E. Nesbit in the public domain! I wonder when the Disney version will come out.

Posted by Factitious at Sat Dec 17 2005 00:28

Nethack does at least have the subtext "Don't wish for more wishes." Unless you're in wizard mode.

Posted by Leonard at Sat Dec 17 2005 13:11

"Dear sir, I am tired of your stories about living in the country; I wish you would fall down a well. Signed, a well-wisher."
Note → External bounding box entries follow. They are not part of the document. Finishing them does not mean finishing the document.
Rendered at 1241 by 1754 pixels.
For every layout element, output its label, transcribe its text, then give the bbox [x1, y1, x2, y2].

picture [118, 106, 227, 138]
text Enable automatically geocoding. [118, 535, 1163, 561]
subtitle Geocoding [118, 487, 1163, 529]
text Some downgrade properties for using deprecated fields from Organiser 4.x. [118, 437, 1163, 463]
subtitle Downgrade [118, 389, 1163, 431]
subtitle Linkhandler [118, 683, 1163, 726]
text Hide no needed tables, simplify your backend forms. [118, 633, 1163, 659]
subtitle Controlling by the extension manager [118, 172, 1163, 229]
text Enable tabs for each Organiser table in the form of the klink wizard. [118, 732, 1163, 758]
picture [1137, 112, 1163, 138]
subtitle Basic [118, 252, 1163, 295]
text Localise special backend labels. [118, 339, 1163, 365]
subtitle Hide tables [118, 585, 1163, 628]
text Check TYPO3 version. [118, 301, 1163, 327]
Posted by Tim May at Sat Dec 17 2005 15:29

Anyway, it's a really fun book, though looking at it now I see a Victorian subtext of "Don't go around wishing for things to be different than they are!"
Given that Nesbit was a socialist radical in an open marriage, it's a little strange to see her as a defender of the Victorian status quo. I think we have to blame this on the fundamental nature of wishing stories, as you say, or on what the market would accept. Her politics don't come out much in her children's books, AFAICR (haven't read them for years), but there's a bit in The Story of the Amulet where they travel into the gleaming utopian future.

Posted by Kevan at Sun Dec 18 2005 20:57

There was a film last year, with Eddie Izzard busking it rather embarrassingly as a CGI It.

Nethack also has the subtext of "Don't push your luck.", but that's probably just because I've not read the spoilers closely enough.